PROVVIDENZE
ECONOMICHE PER L’INVALIDITÀ CIVILE
Cosa si deve fare
per ottenerle
E'
necessario presentare la domanda per l’accertamento dello stato invalidante
alla Commissione Sanitaria dell’A.S.L. competente per territorio di residenza
dell'interessato (Lecco, Bellano o Merate), allegando un certificato del medico
di base che attesti la patologia invalidante.
La
Commissione convoca a visita con raccomandata e, dopo aver effettuato gli
accertamenti sanitari, redige il verbale della visita nel quale esprime il
proprio giudizio medico-legale.
Copia del
verbale di visita, completo della documentazione, viene trasmessa alla
Commissione Medica di Verifica del Ministero dell’economia e delle finanze di
Lecco la quale entro 60 giorni dal ricevimento del verbale si pronuncia sul
giudizio emesso dalla Commissione medica A.S.L.

#####

• _Il tuo compito_:
Ricopia il passo del testo sulle provvidenze per l'invalidità civile che parte da "PROVVIDENZE" e prosegue fino a "la patologia invalidante.", cambiando "certificato" in "referto". Le voci non servono per svolgere il compito.

#####

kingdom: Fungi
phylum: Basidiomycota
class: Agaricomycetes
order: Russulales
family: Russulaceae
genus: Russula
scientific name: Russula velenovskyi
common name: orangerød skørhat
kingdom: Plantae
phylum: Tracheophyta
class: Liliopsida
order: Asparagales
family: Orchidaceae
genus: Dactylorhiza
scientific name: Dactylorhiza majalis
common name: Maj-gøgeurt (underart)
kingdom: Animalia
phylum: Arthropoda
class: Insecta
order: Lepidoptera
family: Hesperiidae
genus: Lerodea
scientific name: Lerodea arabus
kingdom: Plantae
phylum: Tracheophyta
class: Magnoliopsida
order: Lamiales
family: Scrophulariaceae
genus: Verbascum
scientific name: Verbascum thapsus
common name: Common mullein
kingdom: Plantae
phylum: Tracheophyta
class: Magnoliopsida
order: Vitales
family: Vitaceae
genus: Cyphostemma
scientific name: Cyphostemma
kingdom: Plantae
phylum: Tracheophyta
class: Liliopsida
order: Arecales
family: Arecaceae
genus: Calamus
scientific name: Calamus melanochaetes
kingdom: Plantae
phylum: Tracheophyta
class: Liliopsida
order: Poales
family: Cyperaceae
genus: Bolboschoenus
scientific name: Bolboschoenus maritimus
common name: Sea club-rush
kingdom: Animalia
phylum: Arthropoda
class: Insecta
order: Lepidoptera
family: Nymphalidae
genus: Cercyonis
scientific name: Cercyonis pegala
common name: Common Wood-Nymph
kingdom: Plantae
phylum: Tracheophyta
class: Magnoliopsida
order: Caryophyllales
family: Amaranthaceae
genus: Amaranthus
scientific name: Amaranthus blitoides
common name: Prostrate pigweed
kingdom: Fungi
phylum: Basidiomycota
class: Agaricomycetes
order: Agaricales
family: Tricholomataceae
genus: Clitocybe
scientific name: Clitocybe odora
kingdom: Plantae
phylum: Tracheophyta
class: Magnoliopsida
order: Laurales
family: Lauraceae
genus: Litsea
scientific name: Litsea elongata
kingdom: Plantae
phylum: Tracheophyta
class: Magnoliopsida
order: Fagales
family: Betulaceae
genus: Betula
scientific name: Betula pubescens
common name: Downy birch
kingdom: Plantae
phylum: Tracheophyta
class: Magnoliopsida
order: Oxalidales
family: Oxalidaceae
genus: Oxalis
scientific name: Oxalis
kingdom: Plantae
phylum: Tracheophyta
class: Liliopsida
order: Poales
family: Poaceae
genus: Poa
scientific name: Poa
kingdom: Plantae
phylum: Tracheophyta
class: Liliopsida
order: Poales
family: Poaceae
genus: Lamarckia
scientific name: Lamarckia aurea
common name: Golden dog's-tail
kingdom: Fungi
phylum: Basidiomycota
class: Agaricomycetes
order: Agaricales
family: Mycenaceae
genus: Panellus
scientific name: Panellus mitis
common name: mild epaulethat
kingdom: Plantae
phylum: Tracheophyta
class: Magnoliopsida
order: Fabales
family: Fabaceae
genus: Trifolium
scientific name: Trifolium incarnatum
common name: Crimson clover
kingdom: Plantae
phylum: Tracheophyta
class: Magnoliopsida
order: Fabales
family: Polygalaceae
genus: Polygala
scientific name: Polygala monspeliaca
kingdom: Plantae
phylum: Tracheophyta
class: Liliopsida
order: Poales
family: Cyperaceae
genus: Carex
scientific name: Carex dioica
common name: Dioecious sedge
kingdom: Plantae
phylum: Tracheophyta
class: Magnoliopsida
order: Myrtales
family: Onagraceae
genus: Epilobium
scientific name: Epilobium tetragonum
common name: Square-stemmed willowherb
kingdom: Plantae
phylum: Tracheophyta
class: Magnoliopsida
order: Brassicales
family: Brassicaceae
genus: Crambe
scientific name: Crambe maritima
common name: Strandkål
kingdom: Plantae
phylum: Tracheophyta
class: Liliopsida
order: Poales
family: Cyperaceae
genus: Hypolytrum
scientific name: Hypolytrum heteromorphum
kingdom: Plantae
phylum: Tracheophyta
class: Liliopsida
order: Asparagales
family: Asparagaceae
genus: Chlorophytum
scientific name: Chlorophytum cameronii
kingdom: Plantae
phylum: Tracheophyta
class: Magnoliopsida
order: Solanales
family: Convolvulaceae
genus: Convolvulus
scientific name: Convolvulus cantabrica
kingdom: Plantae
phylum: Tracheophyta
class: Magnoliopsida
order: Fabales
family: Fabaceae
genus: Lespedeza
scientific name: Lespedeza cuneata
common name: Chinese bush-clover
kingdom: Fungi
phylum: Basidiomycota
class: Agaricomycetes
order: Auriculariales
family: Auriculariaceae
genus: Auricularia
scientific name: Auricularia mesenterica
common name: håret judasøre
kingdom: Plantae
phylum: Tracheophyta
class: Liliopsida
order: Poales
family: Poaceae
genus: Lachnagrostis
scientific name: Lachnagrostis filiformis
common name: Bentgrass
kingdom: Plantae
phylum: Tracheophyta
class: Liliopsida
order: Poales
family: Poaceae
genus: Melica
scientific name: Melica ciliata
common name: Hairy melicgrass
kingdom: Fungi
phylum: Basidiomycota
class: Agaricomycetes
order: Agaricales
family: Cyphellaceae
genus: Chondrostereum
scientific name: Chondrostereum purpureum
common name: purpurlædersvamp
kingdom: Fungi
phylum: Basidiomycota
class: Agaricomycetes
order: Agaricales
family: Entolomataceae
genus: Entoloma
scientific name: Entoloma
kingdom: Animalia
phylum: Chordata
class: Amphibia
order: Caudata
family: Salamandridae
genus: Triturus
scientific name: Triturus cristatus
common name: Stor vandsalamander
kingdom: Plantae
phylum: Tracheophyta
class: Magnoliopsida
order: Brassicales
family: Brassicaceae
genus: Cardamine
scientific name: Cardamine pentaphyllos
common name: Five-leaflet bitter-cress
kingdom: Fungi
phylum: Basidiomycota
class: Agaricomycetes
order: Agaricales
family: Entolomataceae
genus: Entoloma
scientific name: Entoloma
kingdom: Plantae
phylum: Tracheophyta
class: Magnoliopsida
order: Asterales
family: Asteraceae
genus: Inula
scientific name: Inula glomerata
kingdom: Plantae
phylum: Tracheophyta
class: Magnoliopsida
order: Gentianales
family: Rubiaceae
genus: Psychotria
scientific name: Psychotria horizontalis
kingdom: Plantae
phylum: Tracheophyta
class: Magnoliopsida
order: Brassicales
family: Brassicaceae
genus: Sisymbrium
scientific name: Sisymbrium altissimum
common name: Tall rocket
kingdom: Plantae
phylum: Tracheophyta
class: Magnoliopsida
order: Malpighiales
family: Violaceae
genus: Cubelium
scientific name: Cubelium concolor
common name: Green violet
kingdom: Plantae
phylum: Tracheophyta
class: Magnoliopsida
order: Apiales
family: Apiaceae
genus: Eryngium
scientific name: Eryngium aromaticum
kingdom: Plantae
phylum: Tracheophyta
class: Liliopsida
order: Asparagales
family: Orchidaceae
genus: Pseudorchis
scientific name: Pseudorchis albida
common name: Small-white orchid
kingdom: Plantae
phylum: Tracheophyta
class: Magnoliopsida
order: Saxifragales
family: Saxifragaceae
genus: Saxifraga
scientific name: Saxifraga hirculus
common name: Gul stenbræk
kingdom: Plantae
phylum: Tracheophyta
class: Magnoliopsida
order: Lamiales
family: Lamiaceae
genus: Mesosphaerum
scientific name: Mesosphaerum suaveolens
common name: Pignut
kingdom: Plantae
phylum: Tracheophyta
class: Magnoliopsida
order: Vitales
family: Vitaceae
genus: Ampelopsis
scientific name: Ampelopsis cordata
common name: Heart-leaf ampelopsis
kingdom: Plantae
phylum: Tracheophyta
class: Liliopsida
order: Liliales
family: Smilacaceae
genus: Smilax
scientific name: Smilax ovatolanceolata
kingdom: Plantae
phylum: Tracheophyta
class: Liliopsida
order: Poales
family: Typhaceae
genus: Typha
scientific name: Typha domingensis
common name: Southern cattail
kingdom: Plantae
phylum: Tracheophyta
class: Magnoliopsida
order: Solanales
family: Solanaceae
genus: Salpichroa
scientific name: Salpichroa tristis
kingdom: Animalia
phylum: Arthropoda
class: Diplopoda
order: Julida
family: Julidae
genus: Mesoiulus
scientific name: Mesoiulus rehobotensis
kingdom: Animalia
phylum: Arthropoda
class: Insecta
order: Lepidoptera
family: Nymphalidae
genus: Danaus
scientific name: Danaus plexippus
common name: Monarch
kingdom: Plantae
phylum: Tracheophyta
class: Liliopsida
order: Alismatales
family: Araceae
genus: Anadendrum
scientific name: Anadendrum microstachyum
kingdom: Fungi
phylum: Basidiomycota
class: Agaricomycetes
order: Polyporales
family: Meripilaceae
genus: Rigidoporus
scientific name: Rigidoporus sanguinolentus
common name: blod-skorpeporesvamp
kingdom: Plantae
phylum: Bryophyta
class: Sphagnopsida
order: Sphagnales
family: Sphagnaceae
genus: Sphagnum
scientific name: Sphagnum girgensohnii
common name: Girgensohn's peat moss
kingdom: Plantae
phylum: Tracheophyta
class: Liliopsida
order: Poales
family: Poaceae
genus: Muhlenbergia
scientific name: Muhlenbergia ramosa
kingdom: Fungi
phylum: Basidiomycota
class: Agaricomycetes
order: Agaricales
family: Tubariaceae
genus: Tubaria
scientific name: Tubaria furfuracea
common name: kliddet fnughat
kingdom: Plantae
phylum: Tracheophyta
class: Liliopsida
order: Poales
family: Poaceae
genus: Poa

#####

• _Risposta finale_:
PROVVIDENZE
ECONOMICHE PER L’INVALIDITÀ CIVILE
Cosa si deve fare
per ottenerle
E'
necessario presentare la domanda per l’accertamento dello stato invalidante
alla Commissione Sanitaria dell’A.S.L. competente per territorio di residenza
dell'interessato (Lecco, Bellano o Merate), allegando un referto del medico
di base che attesti la patologia invalidante.